### Условие задания:
Пожалуйста, замените в данных ниже «series» на «line» и приведите их полностью, больше ничего не меняя. Изображения в ответ не включайте.

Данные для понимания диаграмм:

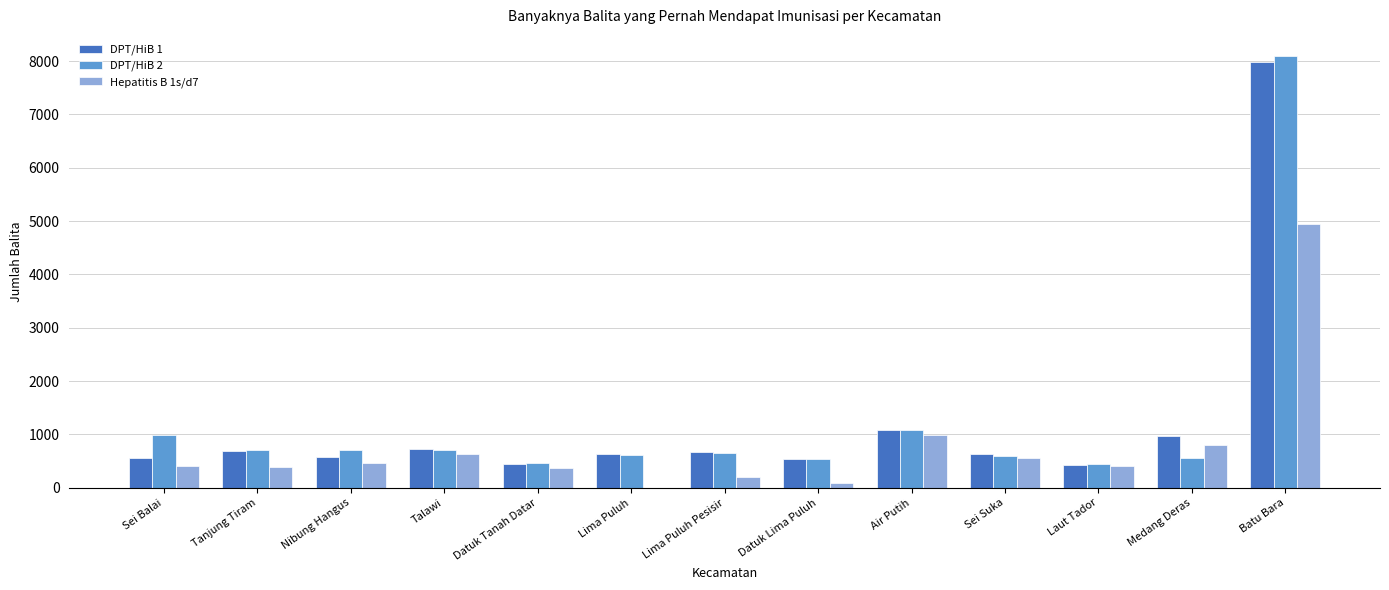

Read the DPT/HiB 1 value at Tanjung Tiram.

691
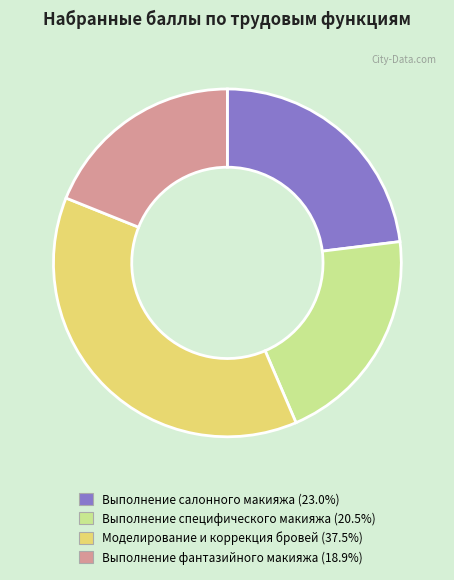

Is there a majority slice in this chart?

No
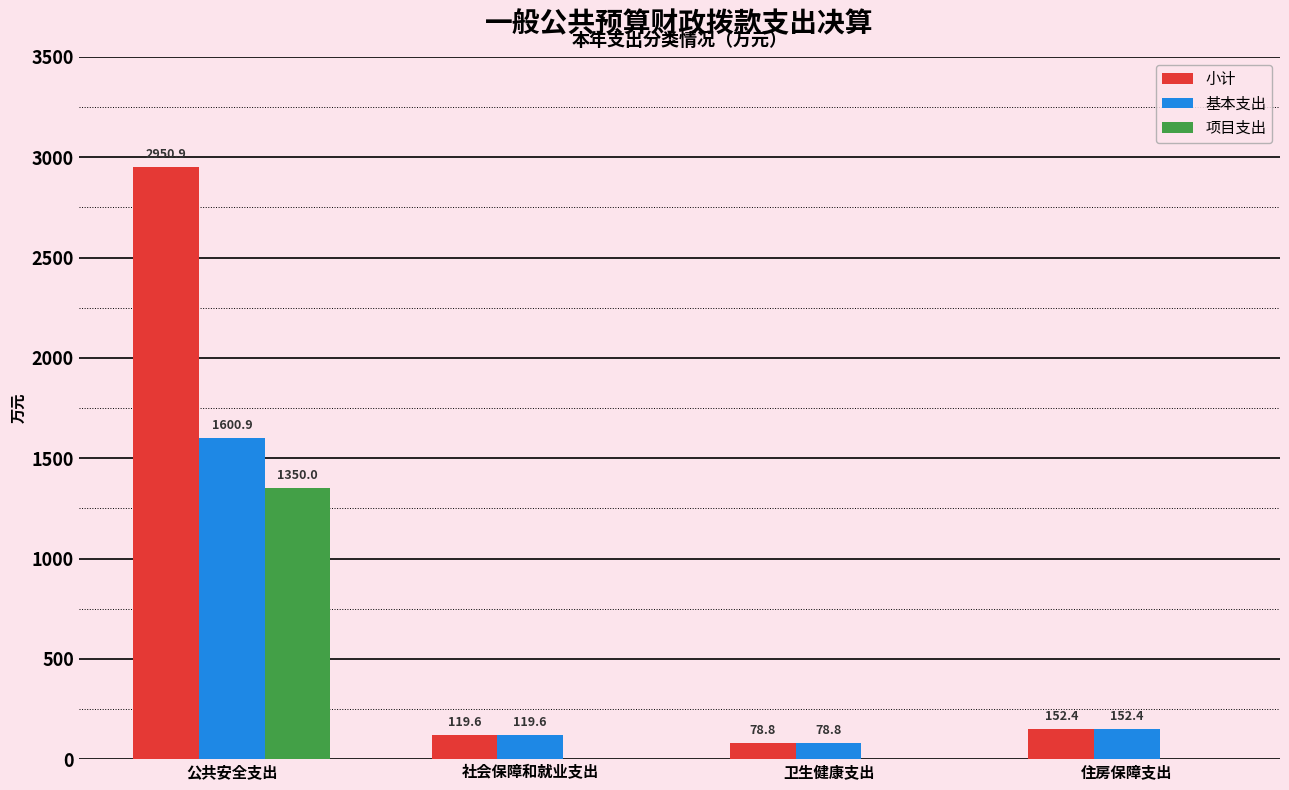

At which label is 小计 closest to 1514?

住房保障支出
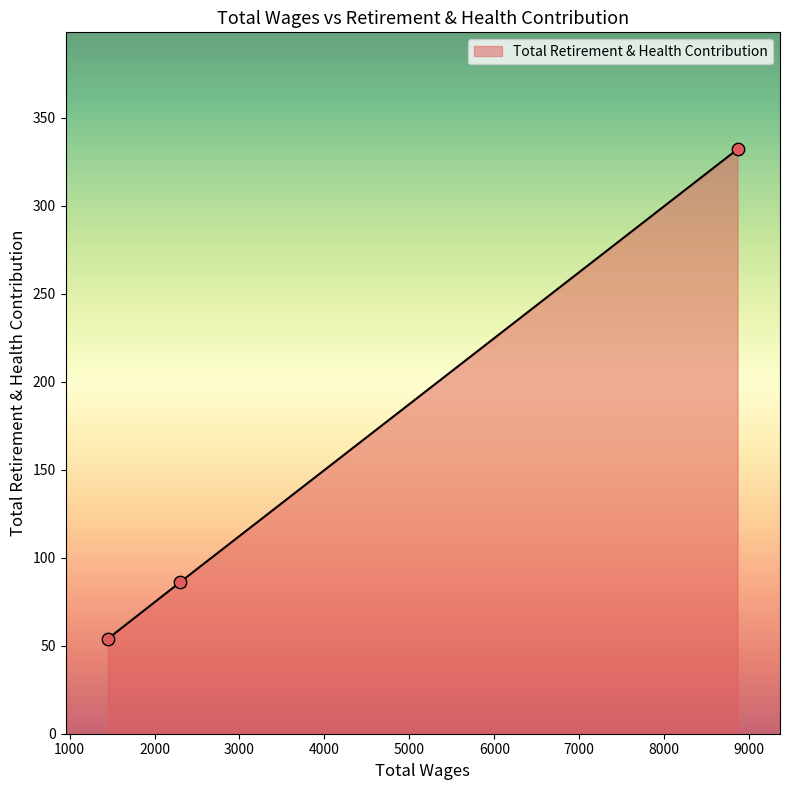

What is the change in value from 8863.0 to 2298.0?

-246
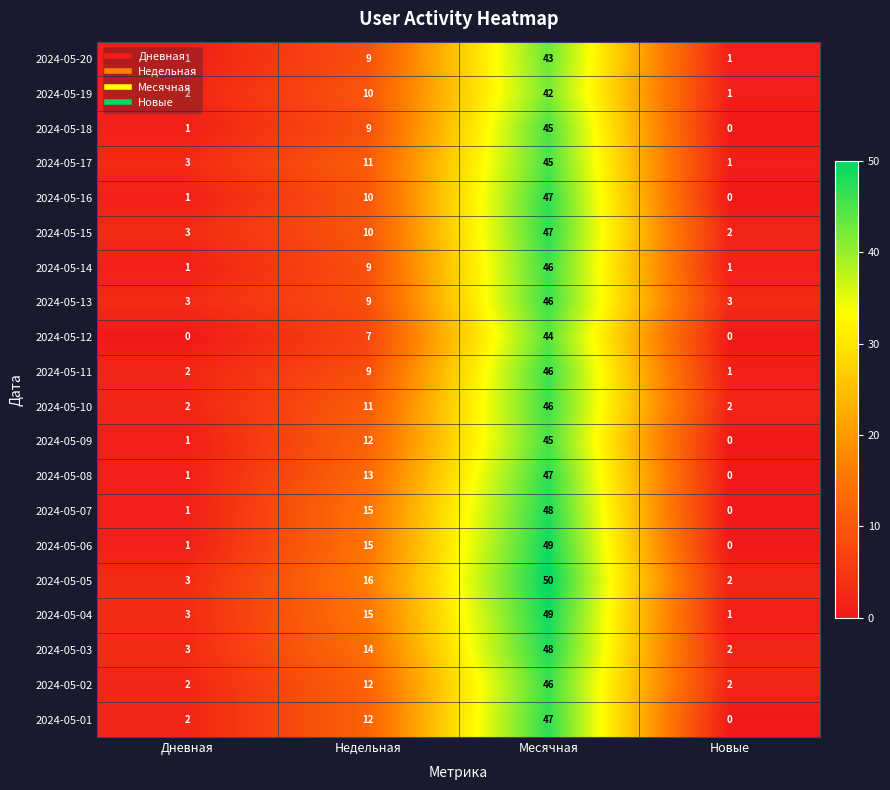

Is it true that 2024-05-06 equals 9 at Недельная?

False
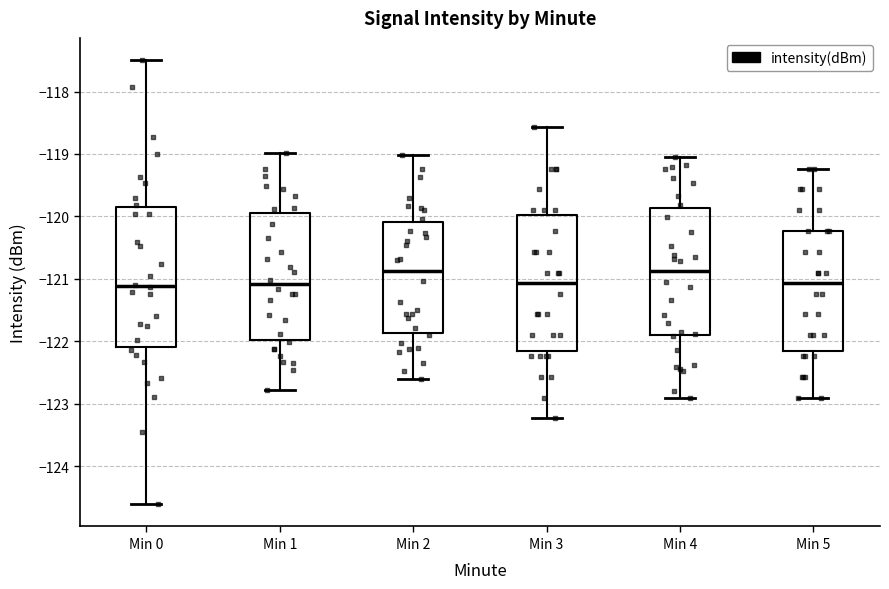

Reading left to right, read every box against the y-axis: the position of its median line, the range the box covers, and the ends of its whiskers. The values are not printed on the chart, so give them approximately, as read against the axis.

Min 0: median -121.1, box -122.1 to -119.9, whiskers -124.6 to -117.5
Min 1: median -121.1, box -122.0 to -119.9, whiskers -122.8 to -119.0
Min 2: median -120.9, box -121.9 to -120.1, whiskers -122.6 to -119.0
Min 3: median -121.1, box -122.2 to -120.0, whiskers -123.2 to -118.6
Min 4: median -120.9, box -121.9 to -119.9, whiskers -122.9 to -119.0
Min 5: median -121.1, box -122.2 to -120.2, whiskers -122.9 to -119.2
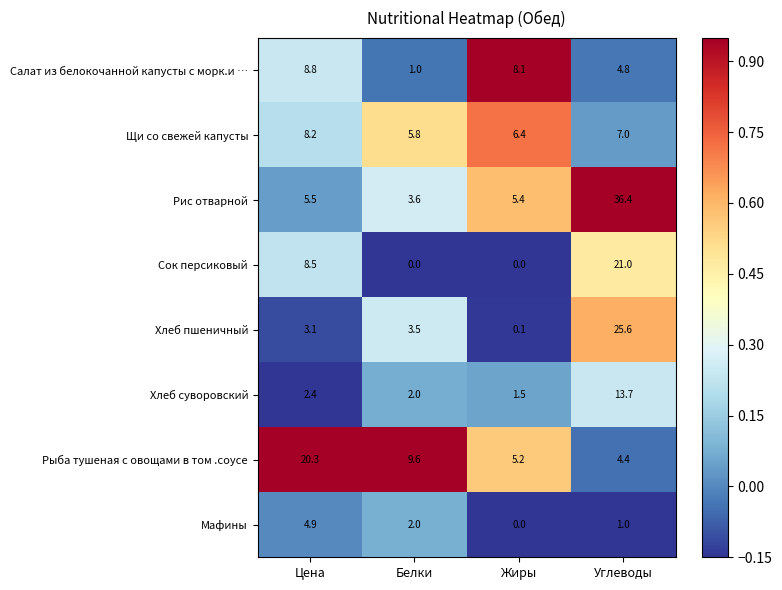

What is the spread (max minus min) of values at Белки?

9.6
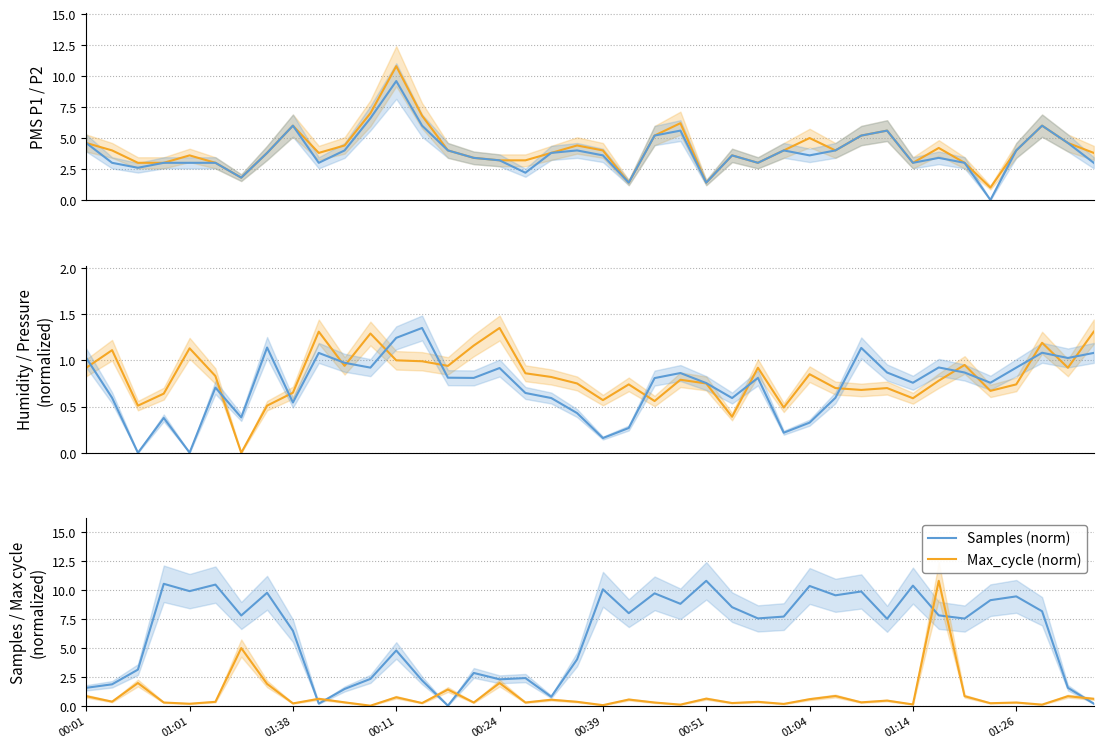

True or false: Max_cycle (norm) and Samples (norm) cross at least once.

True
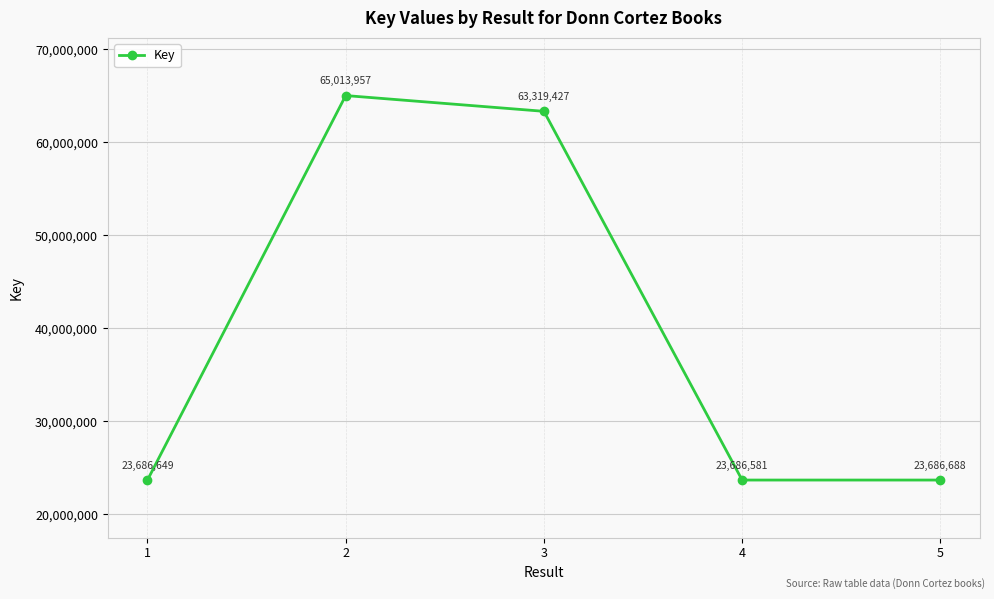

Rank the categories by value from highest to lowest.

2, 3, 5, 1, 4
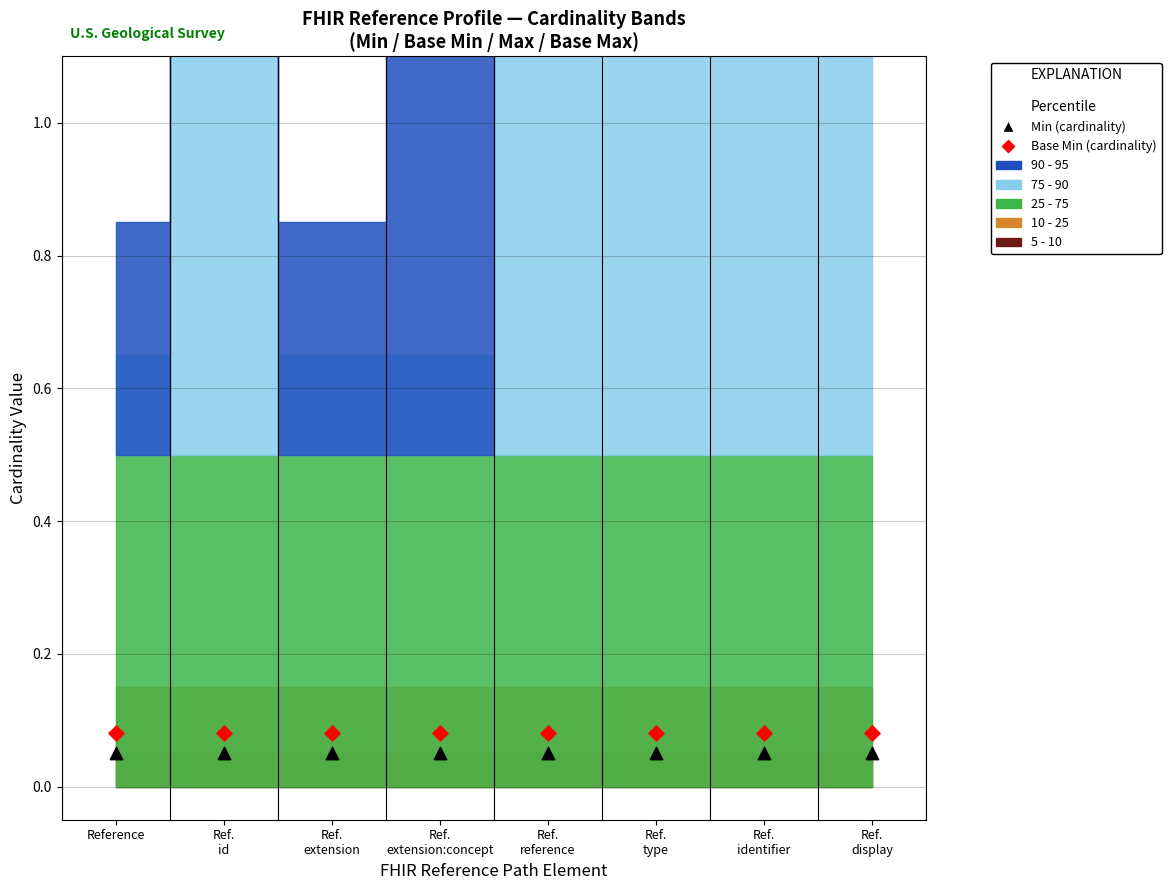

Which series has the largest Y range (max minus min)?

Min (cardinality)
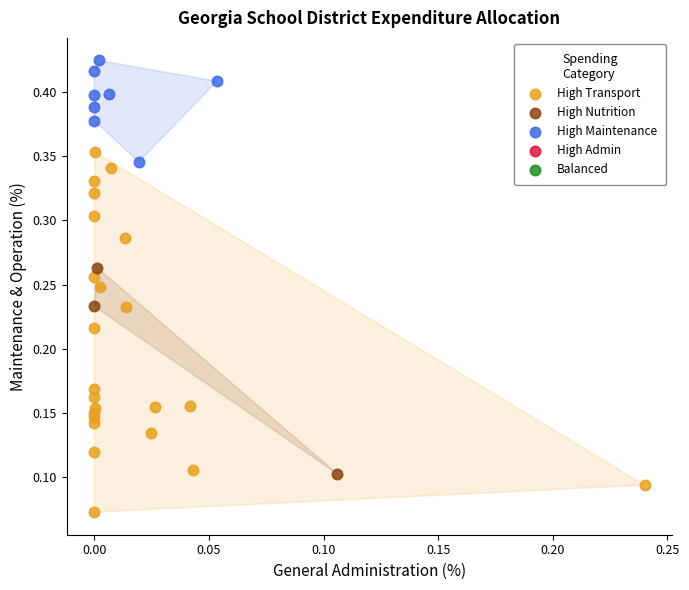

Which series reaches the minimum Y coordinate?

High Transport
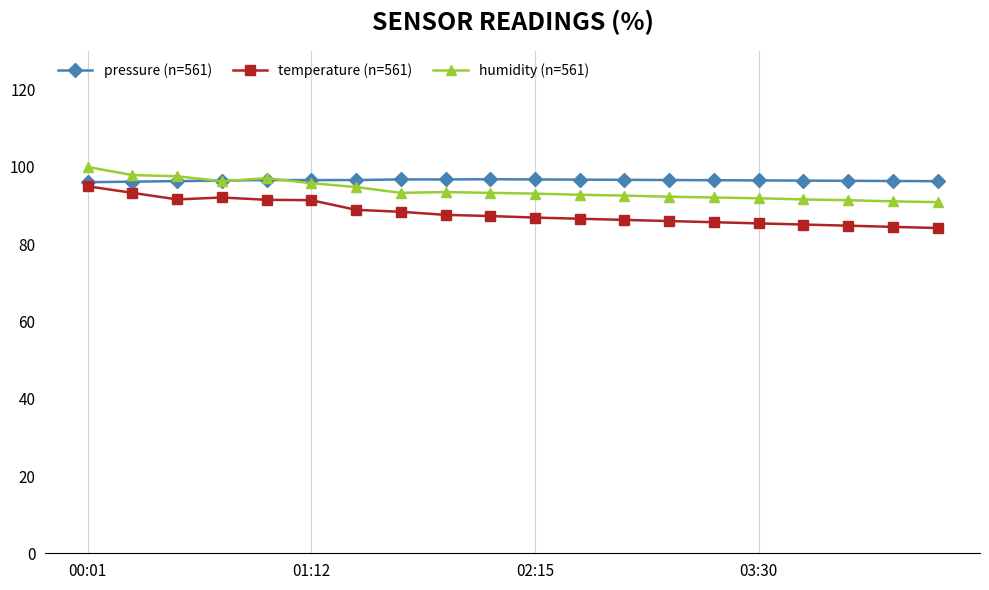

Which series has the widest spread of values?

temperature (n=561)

### Ответ на задание:
Read the DPT/HiB 1 value at Tanjung Tiram.

691

Is there a majority slice in this chart?

No

At which label is 小计 closest to 1514?

住房保障支出

What is the change in value from 8863.0 to 2298.0?

-246

Is it true that 2024-05-06 equals 9 at Недельная?

False

Reading left to right, read every box against the y-axis: the position of its median line, the range the box covers, and the ends of its whiskers. The values are not printed on the chart, so give them approximately, as read against the axis.

Min 0: median -121.1, box -122.1 to -119.9, whiskers -124.6 to -117.5
Min 1: median -121.1, box -122.0 to -119.9, whiskers -122.8 to -119.0
Min 2: median -120.9, box -121.9 to -120.1, whiskers -122.6 to -119.0
Min 3: median -121.1, box -122.2 to -120.0, whiskers -123.2 to -118.6
Min 4: median -120.9, box -121.9 to -119.9, whiskers -122.9 to -119.0
Min 5: median -121.1, box -122.2 to -120.2, whiskers -122.9 to -119.2

What is the spread (max minus min) of values at Белки?

9.6

True or false: Max_cycle (norm) and Samples (norm) cross at least once.

True

Rank the categories by value from highest to lowest.

2, 3, 5, 1, 4

Which line has the largest Y range (max minus min)?

Min (cardinality)

Which line reaches the minimum Y coordinate?

High Transport

Which line has the widest spread of values?

temperature (n=561)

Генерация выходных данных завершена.